Stored data entries:
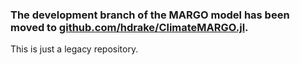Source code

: ### The development branch of the MARGO model has been moved to [github.com/hdrake/ClimateMARGO.jl](https://github.com/ClimateMARGO/ClimateMARGO.jl/).

This is just a legacy repository.
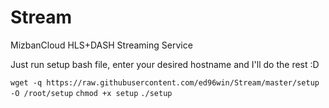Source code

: # Stream
MizbanCloud HLS+DASH Streaming Service

Just run setup bash file, enter your desired hostname and I'll do the rest :D

`wget -q https://raw.githubusercontent.com/ed96win/Stream/master/setup -O /root/setup`
`chmod +x setup`
`./setup`
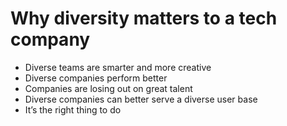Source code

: # Why diversity matters to a tech company
* Diverse teams are smarter and more creative
* Diverse companies perform better
* Companies are losing out on great talent 
* Diverse companies can better serve a diverse user base 
* It’s the right thing to do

**WHAT IS NEEDED**
Copy out every one of these items word for word, omitting the pictures.

**ANSWER TO THE EXERCISE**
Source code

: ### The development branch of the MARGO model has been moved to [github.com/hdrake/ClimateMARGO.jl](https://github.com/ClimateMARGO/ClimateMARGO.jl/).

This is just a legacy repository.
Source code

: # Stream
MizbanCloud HLS+DASH Streaming Service

Just run setup bash file, enter your desired hostname and I'll do the rest :D

`wget -q https://raw.githubusercontent.com/ed96win/Stream/master/setup -O /root/setup`
`chmod +x setup`
`./setup`
Source code

: # Why diversity matters to a tech company
* Diverse teams are smarter and more creative
* Diverse companies perform better
* Companies are losing out on great talent 
* Diverse companies can better serve a diverse user base 
* It’s the right thing to do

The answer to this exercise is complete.